Retrospect is an old name in Macintosh software. It was the "enterprise" backup solution for many educational institutions and some businesses in the early days of the Mac.
When the Mac was dying, sometime after OS 7, Retrospect went into decline. Towards the end time Dantz, who owned it then, created a Windows SOHO product called "Retrospect Pro" that ran on a Windows machine and backed up both Macs and PCs. I wrote about my use of it many years ago. Most of what I wrote there is still true, so if you want to get my opinion of the overall app take a look at that old page.
Dantz foundered, earning a reputation for miserly customer support and increasingly buggy products. They never really adjusted to OS X; the code base was probably too old to fix and they'd deferred a rewrite for too long.
EMC bought Retrospect, and I figured that was the end. It was indeed the end for the Macintosh product line, it's not been updated in years and it's hard to believe it will be sold after 10.5 is released. I've discovered, however, that they have invested in EMC® Retrospect® Pro 7.5 for Windows.
I found this out because Retrospect Pro 6.5, which I've been reluctantly losing because there is still no alternative for automated backup of a mixed Windows/Mac LAN had become very unstable. It was failing with cryptic error messages, it's a few years old, and I was using it in an unsupported fashion (with clients released for newer server versions) -- there was no sense trying to fix it. I had to either upgrade or switch to individual machine backup - a thought too painful to consider.
I'd held off upgrading for years because Dantz releases were so buggy an "upgrade" only introduced new issues - and left the old issues unchanged. EMC looked worse at first -- no user forums, no trials, nothing. In the past six months or so, however, EMC reinstated user forums and, above all, provided 30 day trial versions of all their products. They'd done enough to deserve a look, they'd dropped the price (buy on Amazon), the upgrade price was reasonable, and I was desperate.

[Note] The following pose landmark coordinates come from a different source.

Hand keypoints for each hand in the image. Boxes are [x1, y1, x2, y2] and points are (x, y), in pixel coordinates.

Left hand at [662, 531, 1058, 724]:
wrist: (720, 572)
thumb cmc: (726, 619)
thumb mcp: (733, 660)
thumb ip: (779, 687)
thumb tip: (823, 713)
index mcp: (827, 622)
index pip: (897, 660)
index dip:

So I tried -- without first uninstalling Retrospect Pro 6.5 (mistake!). The first thing I got were error messages and log entries like this one:
OS: Windows XP version 5.1 (build 2600), Service Pack 2, (32 bit)
Application: C:\Program Files\Retrospect\Retrospect 7.5\retrorun.exe,
Exception occurred on 6/22/2007 at 10:56:33 AM
Exception code: c0000005 ACCESS_VIOLATION
Fault address: 004093c3 0001:000083c3 (null)
and like this:
- retrospect elem.cpp-993
I fumbled around a bit, thinking 7.5 was choking on my complex scripts, but I couldn't fix the problem. The fix was:
- uninstall Retrospect Pro 6.5
- reboot (because Retrospect does ugly things to low levels of the host OS)

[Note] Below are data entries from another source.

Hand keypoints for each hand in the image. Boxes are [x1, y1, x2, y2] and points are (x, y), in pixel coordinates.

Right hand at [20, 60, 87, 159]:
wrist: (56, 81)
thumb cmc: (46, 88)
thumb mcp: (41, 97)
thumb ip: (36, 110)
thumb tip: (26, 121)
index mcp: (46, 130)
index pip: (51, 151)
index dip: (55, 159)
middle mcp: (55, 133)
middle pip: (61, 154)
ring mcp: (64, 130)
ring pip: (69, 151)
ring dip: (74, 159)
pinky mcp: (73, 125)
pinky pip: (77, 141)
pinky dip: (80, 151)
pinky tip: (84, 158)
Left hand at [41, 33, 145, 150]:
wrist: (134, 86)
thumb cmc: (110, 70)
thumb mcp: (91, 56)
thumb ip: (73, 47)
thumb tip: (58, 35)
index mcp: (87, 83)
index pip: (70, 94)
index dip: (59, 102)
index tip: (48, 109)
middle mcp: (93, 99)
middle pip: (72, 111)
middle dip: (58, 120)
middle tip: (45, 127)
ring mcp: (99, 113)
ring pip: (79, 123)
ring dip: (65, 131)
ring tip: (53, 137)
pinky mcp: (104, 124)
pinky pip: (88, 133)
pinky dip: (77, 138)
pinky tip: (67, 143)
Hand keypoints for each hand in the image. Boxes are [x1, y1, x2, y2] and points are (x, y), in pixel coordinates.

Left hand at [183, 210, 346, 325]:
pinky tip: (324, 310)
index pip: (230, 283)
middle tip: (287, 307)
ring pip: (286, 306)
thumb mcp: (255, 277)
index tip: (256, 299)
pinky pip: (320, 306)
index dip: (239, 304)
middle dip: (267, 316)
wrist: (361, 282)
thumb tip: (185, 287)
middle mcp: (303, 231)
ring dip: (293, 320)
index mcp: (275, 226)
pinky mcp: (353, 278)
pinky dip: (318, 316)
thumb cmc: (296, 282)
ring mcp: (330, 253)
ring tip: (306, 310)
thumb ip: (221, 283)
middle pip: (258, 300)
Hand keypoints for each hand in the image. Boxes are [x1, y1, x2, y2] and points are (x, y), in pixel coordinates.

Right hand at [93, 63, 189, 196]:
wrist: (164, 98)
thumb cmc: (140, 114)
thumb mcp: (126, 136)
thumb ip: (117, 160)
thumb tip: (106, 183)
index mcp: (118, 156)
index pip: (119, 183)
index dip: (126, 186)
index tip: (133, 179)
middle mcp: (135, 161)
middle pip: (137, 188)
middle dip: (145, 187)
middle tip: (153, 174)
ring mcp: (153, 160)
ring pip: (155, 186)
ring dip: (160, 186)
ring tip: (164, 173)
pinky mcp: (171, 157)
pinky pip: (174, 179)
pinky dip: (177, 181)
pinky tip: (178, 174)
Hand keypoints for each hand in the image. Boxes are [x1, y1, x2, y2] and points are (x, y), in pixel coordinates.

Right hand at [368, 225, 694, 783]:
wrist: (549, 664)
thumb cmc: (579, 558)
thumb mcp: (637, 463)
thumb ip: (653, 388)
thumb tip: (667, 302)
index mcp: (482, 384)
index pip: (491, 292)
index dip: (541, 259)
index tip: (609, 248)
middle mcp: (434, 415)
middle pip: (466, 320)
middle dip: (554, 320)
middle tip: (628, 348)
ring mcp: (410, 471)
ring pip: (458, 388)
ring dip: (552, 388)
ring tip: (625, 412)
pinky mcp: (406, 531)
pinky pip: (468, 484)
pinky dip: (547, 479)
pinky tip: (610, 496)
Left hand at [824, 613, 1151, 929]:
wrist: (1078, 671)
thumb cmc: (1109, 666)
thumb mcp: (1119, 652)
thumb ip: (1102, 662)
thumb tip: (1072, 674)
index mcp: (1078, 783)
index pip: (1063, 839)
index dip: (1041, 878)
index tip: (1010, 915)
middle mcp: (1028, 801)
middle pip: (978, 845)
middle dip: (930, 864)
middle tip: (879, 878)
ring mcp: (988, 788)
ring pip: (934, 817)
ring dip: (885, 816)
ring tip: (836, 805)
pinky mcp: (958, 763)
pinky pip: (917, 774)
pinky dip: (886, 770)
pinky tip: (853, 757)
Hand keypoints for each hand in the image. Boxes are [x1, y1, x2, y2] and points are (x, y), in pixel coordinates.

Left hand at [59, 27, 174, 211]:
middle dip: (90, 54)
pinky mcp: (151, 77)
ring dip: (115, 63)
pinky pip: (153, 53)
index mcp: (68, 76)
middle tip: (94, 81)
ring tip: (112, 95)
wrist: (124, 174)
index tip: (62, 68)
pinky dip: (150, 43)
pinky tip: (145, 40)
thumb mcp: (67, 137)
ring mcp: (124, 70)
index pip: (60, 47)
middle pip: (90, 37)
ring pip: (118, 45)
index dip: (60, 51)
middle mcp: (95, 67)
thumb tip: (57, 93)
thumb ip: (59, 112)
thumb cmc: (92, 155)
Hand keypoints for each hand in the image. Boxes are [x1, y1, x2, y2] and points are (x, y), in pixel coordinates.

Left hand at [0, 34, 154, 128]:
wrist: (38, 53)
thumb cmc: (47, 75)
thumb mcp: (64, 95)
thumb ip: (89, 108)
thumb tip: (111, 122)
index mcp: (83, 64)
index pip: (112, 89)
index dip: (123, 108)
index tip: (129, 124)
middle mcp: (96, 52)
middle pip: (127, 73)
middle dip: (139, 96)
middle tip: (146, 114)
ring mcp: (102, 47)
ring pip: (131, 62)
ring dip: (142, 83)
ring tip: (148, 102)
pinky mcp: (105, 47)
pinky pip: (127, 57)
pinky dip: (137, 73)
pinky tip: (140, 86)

- uninstall Retrospect Pro 7.5
- reboot
- heck, reboot again
- install Retrospect Pro 7.5
- reboot
- look for updates
- update and reboot
The 30 day trial then worked. I ran the backups for a week and did a few random file restores and there have been no errors, though I admit that the only Mac I backup now is a PPC Mac running OS X 10.4. I'll soon be adding in the Intel laptop and I'm reasonably sure I'll have problems -- I don't think EMC has many Mac resources left. I run the Windows software on an old XP machine I'll run until it dies and is replaced by a new Intel iMac and an XP VM.
So I bought the upgrade from Amazon, thinking I should get the physical media. The price was cheaper too I think. What you get is a CD - nothing else. No documentation of course, but I know this immensely complex and completely unfriendly software very well. (They've introduced "wizards" to try to make it friendlier, but I disabled those. I've no idea if they help.) The upgrade process is a bit odd, but despite hanging for a bit at one point it completed. What you get with the CD is an "activation code". You enter that on the right page, your old registration code, and your address information to get a new code, which you'd better not lose (it is emailed to you as well as shown online).
In summary, Retrospect Pro is still a very unfriendly and complex hunk of software, and the clients probably don't work properly with a modern Mac, but it's an improvement on recent versions and if you want to backup a mixed LAN affordably and automatically there are no other choices.
BTW, don't expect to be able to do a "bare metal" restore on OS X. That might be theoretically possible, but I've never heard of anyone doing it using Retrospect. This is all about backing up your personal data.